В парке было пусто и неприветливо, даже знаменитый дуб, огороженный чугунной решеткой, посаженный здесь императором Александром, ветвистый и голый, казался как бы еще больше почерневшим от холодного ветра, и у его подножия сиротливо лежали в пожелтевшей прошлогодней траве желуди.

Я озяб в своем маленьком матросском пальтишке. Мне стало скучно и захотелось вернуться домой, но мама решила немного подождать, надеясь, что погода исправится.

…У нас в черном месяце марте погода менялась по нескольку раз в день…

Однако март оказался коварным месяцем. Пока мама ждала улучшения погоды, я бегал вокруг розариума, где штамбовые розы были еще по-зимнему пригнуты дугой к земле и на их тонких коралловых стволах висели оловянные ленточки с выбитыми названиями сортов.

Черные голые деревья, черная земля, темные тучи, которые низко нес над сердитым морем северный дофиновский ветер, — все это нагоняло уныние, и черная согнутая фигура мамы с орлиным пером, трепещущим на шляпе, ее пепельные губы, серевшие сквозь вуаль, усугубляли в моей душе предчувствие чего-то зловещего, что должно случиться в нашей семье.

Посидев некоторое время на скамейке и не дождавшись улучшения погоды, мама переменила мне мокрые штанишки на сухие, и мы пошли домой, стараясь поворачиваться спиной к острому мартовскому ветру.

Ночью я проснулся оттого, что в доме началась какая-то суета и ставили самовар. Папа, одетый, сидел на стуле возле маминой кровати, держа маму за руку, и, поминутно прикладывая к ее щекам ладонь, говорил:

— Боже мой, Женечка, ты горишь… ты вся горишь… Он встряхивал термометр, ставил его маме под мышку, через некоторое время вынимал, подносил к глазам, хватался за голову, и снова стряхивал ртуть, и снова всовывал термометр маме под мышку.

Мама лежала, разметавшись на кровати, и папа подсовывал ей под ноги сползающее одеяло. Потом он укрыл маму поверх одеяла своим драповым зимним пальто, но мама продолжала дрожать. Ее бил озноб, и я слышал, как у нее стучат зубы.

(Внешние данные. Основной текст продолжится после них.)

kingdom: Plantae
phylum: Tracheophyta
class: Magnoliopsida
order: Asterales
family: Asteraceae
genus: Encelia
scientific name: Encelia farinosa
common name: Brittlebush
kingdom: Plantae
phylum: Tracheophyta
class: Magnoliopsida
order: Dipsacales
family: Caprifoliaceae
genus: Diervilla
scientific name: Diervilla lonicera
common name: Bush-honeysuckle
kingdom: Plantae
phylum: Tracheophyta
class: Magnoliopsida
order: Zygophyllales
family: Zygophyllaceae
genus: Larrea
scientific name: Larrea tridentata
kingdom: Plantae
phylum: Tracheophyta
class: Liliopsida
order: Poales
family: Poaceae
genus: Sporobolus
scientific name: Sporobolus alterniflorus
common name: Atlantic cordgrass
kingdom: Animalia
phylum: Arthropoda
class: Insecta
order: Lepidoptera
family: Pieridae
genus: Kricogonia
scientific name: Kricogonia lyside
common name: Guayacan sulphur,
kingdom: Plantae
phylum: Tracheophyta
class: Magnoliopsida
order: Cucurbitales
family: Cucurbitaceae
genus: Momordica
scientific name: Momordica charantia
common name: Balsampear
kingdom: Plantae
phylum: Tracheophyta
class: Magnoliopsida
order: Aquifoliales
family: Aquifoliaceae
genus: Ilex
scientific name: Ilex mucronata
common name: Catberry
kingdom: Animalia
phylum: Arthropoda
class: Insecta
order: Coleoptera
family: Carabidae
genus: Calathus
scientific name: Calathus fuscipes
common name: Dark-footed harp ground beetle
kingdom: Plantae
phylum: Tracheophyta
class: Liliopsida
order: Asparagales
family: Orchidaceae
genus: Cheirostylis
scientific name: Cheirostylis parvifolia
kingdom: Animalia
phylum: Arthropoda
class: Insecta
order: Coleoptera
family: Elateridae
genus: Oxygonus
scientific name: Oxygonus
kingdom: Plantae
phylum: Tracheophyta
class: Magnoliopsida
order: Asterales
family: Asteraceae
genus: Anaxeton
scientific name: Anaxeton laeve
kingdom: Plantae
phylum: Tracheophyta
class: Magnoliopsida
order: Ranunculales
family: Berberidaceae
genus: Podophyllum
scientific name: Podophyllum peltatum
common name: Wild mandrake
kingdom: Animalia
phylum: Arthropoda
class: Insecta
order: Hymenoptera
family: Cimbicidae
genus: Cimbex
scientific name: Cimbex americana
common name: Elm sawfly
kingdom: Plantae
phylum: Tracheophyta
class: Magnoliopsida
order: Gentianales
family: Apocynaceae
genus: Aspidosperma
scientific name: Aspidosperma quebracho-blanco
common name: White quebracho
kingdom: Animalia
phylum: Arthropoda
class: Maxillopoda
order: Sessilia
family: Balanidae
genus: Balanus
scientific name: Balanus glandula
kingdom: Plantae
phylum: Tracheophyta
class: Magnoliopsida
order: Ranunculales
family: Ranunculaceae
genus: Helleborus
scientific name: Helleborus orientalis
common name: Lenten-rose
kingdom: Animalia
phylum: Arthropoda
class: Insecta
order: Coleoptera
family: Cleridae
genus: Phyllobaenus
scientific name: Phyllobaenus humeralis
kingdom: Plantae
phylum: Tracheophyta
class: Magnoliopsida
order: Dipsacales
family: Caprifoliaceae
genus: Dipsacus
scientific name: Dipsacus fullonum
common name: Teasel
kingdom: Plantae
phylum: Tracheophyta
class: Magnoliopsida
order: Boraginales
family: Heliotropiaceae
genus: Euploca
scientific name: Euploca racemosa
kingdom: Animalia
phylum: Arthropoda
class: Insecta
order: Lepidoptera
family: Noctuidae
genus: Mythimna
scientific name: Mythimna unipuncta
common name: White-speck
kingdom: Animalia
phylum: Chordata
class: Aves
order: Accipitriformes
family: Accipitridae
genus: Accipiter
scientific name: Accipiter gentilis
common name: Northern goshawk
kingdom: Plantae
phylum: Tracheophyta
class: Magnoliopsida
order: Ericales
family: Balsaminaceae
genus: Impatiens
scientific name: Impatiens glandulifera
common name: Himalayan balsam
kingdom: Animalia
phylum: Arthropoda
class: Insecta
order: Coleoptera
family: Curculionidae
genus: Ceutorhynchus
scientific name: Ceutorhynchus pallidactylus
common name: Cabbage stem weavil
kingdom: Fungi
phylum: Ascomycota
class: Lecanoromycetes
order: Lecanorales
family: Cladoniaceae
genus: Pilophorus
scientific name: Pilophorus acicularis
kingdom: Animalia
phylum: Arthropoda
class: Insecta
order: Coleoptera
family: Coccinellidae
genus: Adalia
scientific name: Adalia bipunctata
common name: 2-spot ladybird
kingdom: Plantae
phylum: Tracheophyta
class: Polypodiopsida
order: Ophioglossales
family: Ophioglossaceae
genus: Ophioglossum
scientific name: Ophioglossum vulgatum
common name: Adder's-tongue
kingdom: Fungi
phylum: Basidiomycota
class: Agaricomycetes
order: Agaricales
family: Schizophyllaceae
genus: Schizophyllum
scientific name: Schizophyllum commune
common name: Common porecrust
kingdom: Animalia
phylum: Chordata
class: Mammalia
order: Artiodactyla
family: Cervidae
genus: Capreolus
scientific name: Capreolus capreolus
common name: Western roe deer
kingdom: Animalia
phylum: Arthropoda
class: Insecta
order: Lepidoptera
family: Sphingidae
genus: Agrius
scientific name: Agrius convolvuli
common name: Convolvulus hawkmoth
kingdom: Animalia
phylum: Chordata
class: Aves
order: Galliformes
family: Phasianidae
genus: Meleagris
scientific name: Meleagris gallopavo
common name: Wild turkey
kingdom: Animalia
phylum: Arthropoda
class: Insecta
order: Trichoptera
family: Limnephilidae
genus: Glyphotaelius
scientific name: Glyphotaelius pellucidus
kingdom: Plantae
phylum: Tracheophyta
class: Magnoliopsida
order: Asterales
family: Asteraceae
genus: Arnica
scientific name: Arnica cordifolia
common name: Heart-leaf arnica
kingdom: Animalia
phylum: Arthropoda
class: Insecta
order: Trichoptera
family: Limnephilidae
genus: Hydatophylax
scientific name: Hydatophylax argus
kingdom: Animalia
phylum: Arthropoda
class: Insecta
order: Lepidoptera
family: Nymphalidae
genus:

…заваривали сухую малину, и свет зеленого абажура папиной лампы, принесенной из столовой в спальню и поставленной на мамин комод, смешивался с красным цветом светящегося в ночном сумраке спальни стакана, наполненного огненно-малиновым чаем. Дымящееся блюдечко дрожало в папиной руке…

Папа подложил маме под спину подушку и она, сидя в своей ночной рубашке и валясь назад обессиленной головой, пила с ложечки воспаленными губами пылающую жидкость.

Я засыпал и часто просыпался то разбуженный плачем маленького братика Женечки, то чьими-то осторожно-тревожными шагами, то сухим, раздирающим кашлем мамы, то передвижением по комнате настольной лампы или багрового языка ночной свечи. Однажды я слышал, как часы пробили два раза.